Les convictions de Brillouin

Les conceptions du physicien français Léon Brillouin (1889-1969) se fondent sur une interprétation un peu différente du même théorème de Poincaré. Brillouin insiste plus sur l’instabilité en Mécanique que sur l’ergodicité, et il cherche surtout des arguments en faveur de ses convictions indéterministes. Ainsi dans toute la seconde (et dernière) partie de son ouvrage Scientific Uncertainty and Information il développe son idée que la Mécanique classique n’est pas rigoureusement déterministe et la même année 1964, il rédige l’article "Indéterminisme dans la Mécanique rationnelle et rôle des discontinuités de Poincaré" 1197 .

Pour Brillouin, le théorème de Poincaré a été trop longtemps déconsidéré, alors qu’il a des conséquences importantes. Une interprétation mathématique d’abord, physique ensuite, conduit Brillouin à ses conclusions :

‘"L’absence de convergence uniforme a pour résultat la possibilité de discontinuités. La solution du problème peut changer brusquement de caractère pour une variation infime du paramètre considéré.’ ‘Il est évident qu’une discontinuité de ce genre correspond à une instabilité pratique. Il est physiquement impossible de mesurer rigoureusement tous les paramètres qui définissent le système. [...] Dans ces conditions, l’instabilité signalée plus haut correspond à l’absence de réponse dans la théorie" 1198

Reprenant un exemple de Borel, Brillouin signale qu’une moindre perturbation suffit à rendre impossible la prédiction sur un gaz de molécules au-delà d’une fraction de seconde et il affirme : "L’exemple choisi par Borel lui fournit une excellente justification des méthodes statistiques de Boltzmann" 1199 . En un sens l’instabilité est la meilleure justification de l’ergodicité des systèmes de la physique.

De manière plus générale, Brillouin considère que l’instabilité, résultat des discontinuités de Poincaré, se produit à cause des résonances, c’est-à-dire une relation (du type Σ n k .w k = 0) entre les fréquences données par la méthode de Hamilton-Jacobi.

‘"On a cru pouvoir escamoter la difficulté en disant que tout irait bien, pourvu que les fréquences vk soient incommensurables. Mais cette réponse est inacceptable dans un problème physique réel, où toutes les quantités (y compris les vk) ne sont définies qu’avec certaines erreurs possibles Δvk, de sorte que le terme ‘incommensurable’ n’a aucun sens." 1200

Pour des raisons internes à la mécanique (résonances) et des contingences de la physique (conditions initiales non connues exactement), "la prédiction est réellement impossible" 1201 et l’instabilité condamne la Mécanique rationnelle à l’indéterminisme.

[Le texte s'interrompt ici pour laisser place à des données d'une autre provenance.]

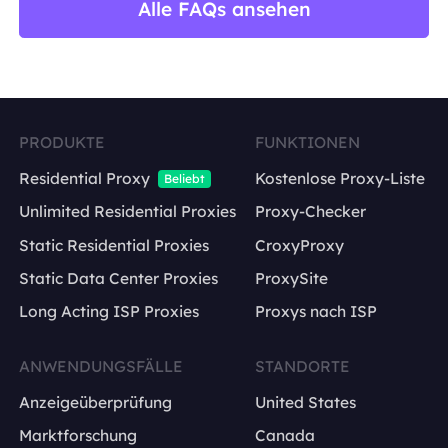
Alle FAQs ansehen
PRODUKTE
FUNKTIONEN
Residential Proxy
Kostenlose Proxy-Liste
Beliebt
Unlimited Residential Proxies
Proxy-Checker
Static Residential Proxies
CroxyProxy
Static Data Center Proxies
ProxySite
Long Acting ISP Proxies
Proxys nach ISP
ANWENDUNGSFÄLLE
STANDORTE
Anzeigeüberprüfung
United States
Marktforschung
Canada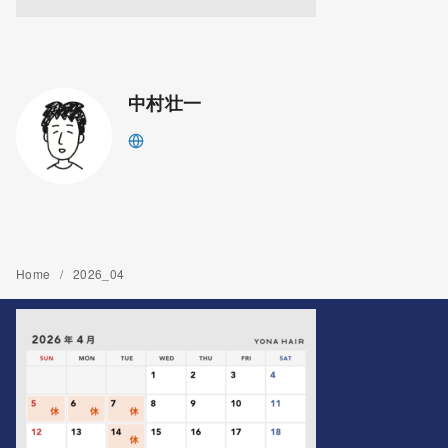
中村壮一
Home
2026_04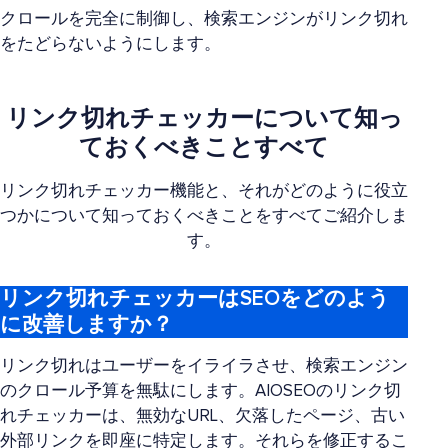
クロールを完全に制御し、検索エンジンがリンク切れ
をたどらないようにします。
リンク切れチェッカーについて知っ
ておくべきことすべて
リンク切れチェッカー機能と、それがどのように役立
つかについて知っておくべきことをすべてご紹介しま
す。
リンク切れチェッカーはSEOをどのよう
に改善しますか？
リンク切れはユーザーをイライラさせ、検索エンジン
のクロール予算を無駄にします。AIOSEOのリンク切
れチェッカーは、無効なURL、欠落したページ、古い
外部リンクを即座に特定します。それらを修正するこ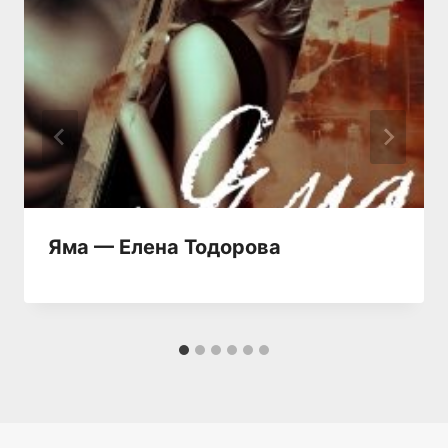
Яма — Елена Тодорова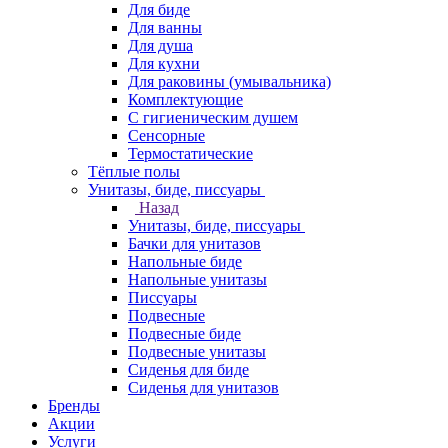
Для биде
Для ванны
Для душа
Для кухни
Для раковины (умывальника)
Комплектующие
С гигиеническим душем
Сенсорные
Термостатические
Тёплые полы
Унитазы, биде, писсуары
Назад
Унитазы, биде, писсуары
Бачки для унитазов
Напольные биде
Напольные унитазы
Писсуары
Подвесные
Подвесные биде
Подвесные унитазы
Сиденья для биде
Сиденья для унитазов
Бренды
Акции
Услуги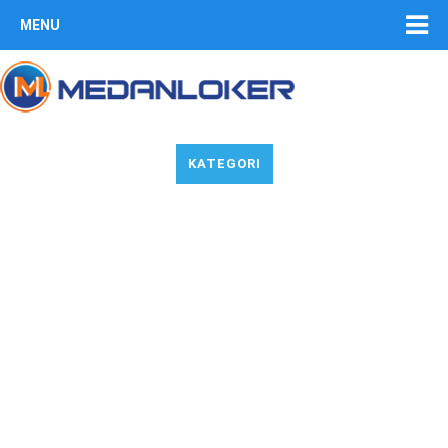
MENU
KATEGORI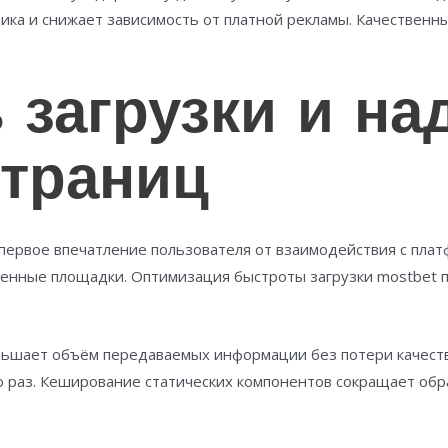
фика и снижает зависимость от платной рекламы. Качествен
 загрузки и на
страниц
 первое впечатление пользователя от взаимодействия с пла
енные площадки. Оптимизация быстроты загрузки mostbet п
ньшает объём передаваемых информации без потери качест
о раз. Кеширование статических компонентов сокращает обр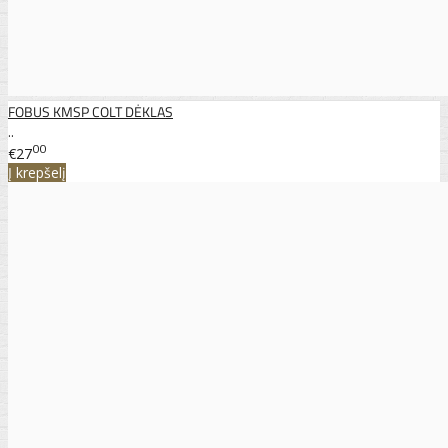
FOBUS KMSP COLT DĖKLAS
..
00
€27
Į krepšelį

Les arguments de Brillouin rappellent les débats de la fin du XIXème siècle, mais ses conclusions sont inverses des propos de Duhem par exemple : l’instabilité de la mécanique n’est pas un résultat "inutile aux physiciens", mais elle est irrémédiable et confine à accepter un certain indéterminisme, au sens de l’impossibilité de faire des prédictions effectives. Pour Brillouin cette impossibilité est inéluctable, alors qu’avec Duhem il convenait simplement d’évincer ces cas particuliers de la théorie physique.

Par ailleurs, Brillouin correspond avec les plus grands physiciens de sa génération et depuis 1958 il diffuse ses idées (et le théorème de Poincaré) en direction de ses connaissances. Erwin Schrödinger et Dennis Gabor sont les deux physiciens qui ont réagi avec le plus d’enthousiasme à ses propositions 1202 . Cependant, comme pour les conceptions de Fermi, les idées de Brillouin concernant la Mécanique statistique vont buter sur les nouvelles théories ergodiques.

Notes
1197.

Il s’agit respectivement de [BRILLOUIN, L., 1964a] et [BRILLOUIN, L., 1964b].

1198.

[BRILLOUIN, L., 1964b], p. 276 (en italique dans le texte).

1199.

Ibid., p. 276.

1200.

Ibid., p. 280.

1201.

Ibid., p. 285 (en italique dans le texte).

1202.

Gabor lui écrit en 1959 : "I did not know Poincaré’s great theorem either, what a genius that man was ! [...] It is really surprising that Poincaré’s great theorem is so little known, because it is really at the basis of ergodic theory. People somehow seem to have assumed that all the other integrals except the energy (and total momentum) integrals are ill-behaved." (Correspondance entre D. Gabor et L. Brillouin, Folder 7 Box 7 Papers of Leon Brillouin, 1877-1972, Niels Bohr Library). Nous renvoyons à la biographie de Brillouin, par R. Mosseri [MOSSERI, R., 1998], chapitre 9. Schrödinger affirme également en 1959 qu’il n’avait pas connaissance du théorème de Poincaré.